技術情報 ~Wi-Fi規格徹底解説:11acと11ad~

新技術導入促進委員会 北條委員長

 

IEEE802.11nのさらなる高スループット化を目指して、11nと同じ5GHz帯を利用する802.11ac、新たなアンライセンスバンドとして60GHz帯を利用する802.11adがそれぞれ2014年、2012年に策定を完了しました。

802.11acは、表1の通り、① 最大帯域幅の拡大(40MHz→80/160MHz)、② 変調方式の高度化(64QAM→256QAM)、③ MIMO多重数の拡大(4→8)、④ MU-MIMOの導入、などの特徴を持ちます。最高規定の伝送速度は6.9Gbpsですが、必須規定を低く抑える(最大293Mbps)ことにより、モバイル端末向けの簡易実装を許容し、多様な市場に対応する狙いがあります。さらにWi-Fiアライアンスでは、Wave1を規定し、先行的な普及を目指しています。

現在発売されている多くの802.11ac対応製品はWave1であり、規格上の最大伝送速度は1.3Gbpsですが、スマートフォンの場合は、最大でも2ストリームのMIMOにしか対応していませんので、最大867Mbpsが現状の最高伝送速度になります。なお、昨年後半からWave2(規格の詳細は検討中)対応のAP製品が市場に出始めていますが、端末側のWave2対応はこれからになります。

日本では、5GHz帯の無線LAN利用の拡大が検討されており、今後、802.11acのさらなる活用が進んで行くものと思われます。

一方、802.11adは60GHz帯を利用する規格としてWireless Gigabit Allianceから提案されたWiGig規格をベースに策定されました。60GHz帯の最大の特長は、アンライセンスでありながら桁違いの利用帯域が確保できているという点です(図1)。具体的には、1チャネル2.16GHzの帯域が4チャネル確保できており、1チャネルあたり最大伝送速度6.8Gbpsを実現しています。

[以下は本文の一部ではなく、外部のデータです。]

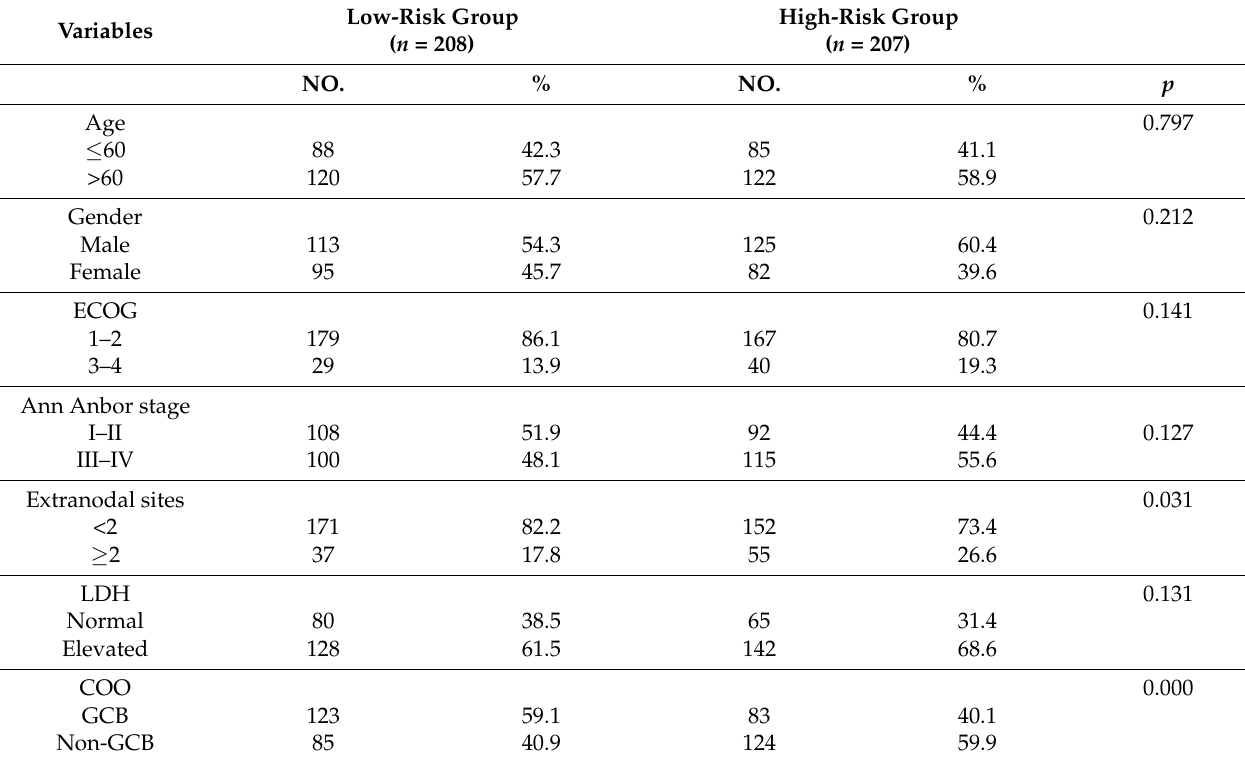
Table 2. The associations between ICD-related gene signature risk and patients’ clinical features in the training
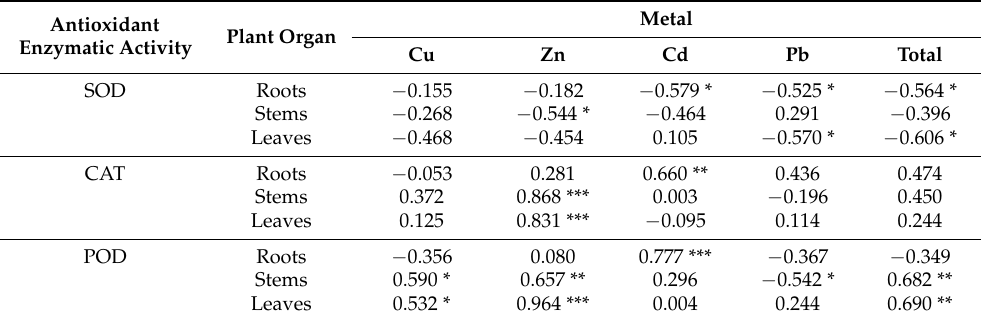
Table 5. Pearson correlations between antioxidant enzyme activities of superoxide dismutase (SOD), catalase (CAT), and peroxidase (POD) and metal concentration in different organs of S. perfoliatum plants.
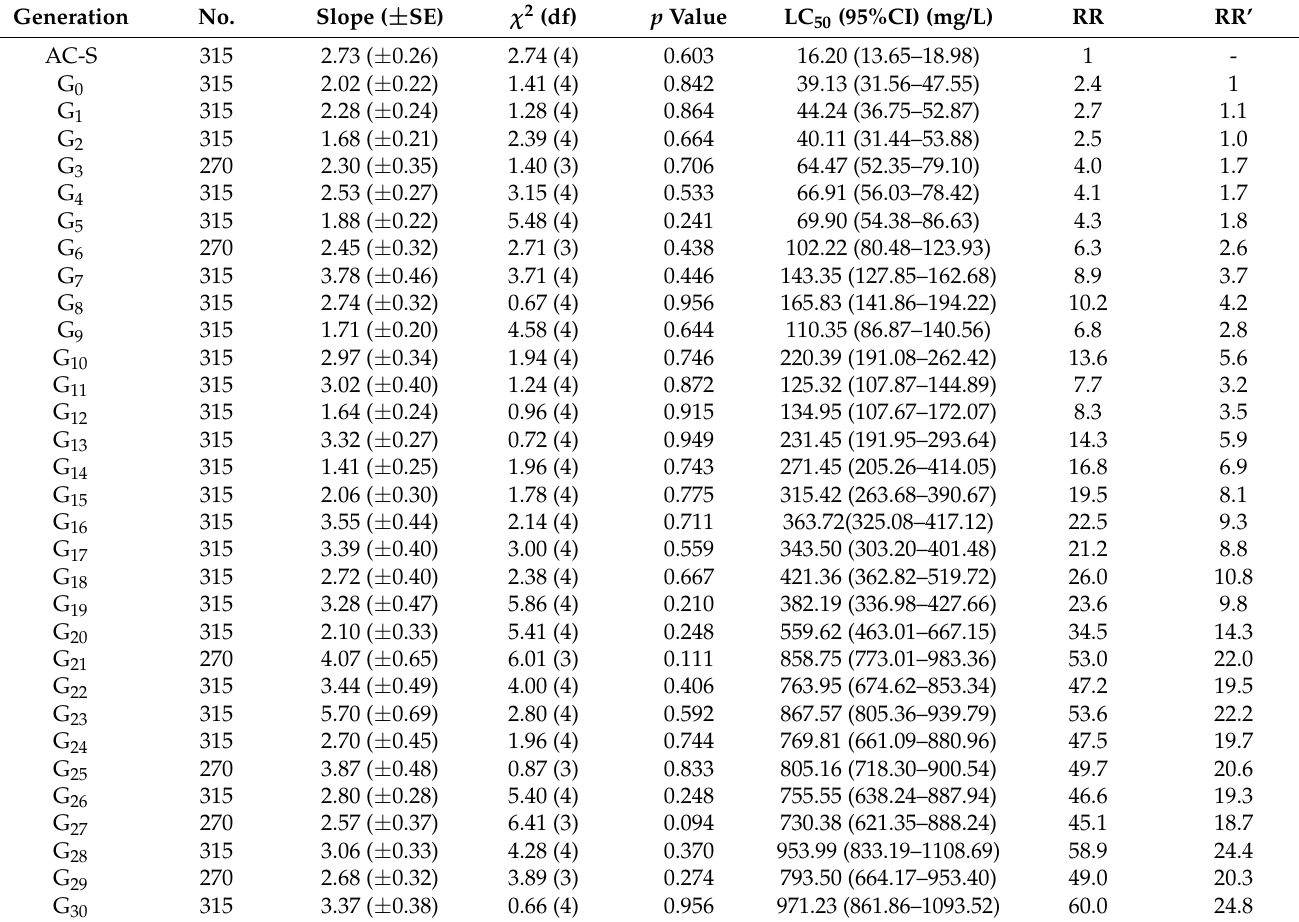
Table 1. The resistance levels of N. lugens to acetamiprid during the selection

60GHz帯は直進性が高く、APとの間に障害物が入ると通信が遮断する可能性があるため5GHz帯との併用・切り替えの機能も標準で定められています。主な利用シーンとしては、見通し通信距離数十m程度までの近距離における高速通信(4K、8Kなどの映像伝送)や、光配線の代替として高指向性アンテナでビル間を結ぶ通信リンクなどへの利用が想定されています。802.11adは昨年よりモバイル端末向けのチップへの採用が開始されたため、今後11adに対応したスマートフォンなどの端末の普及が期待されています。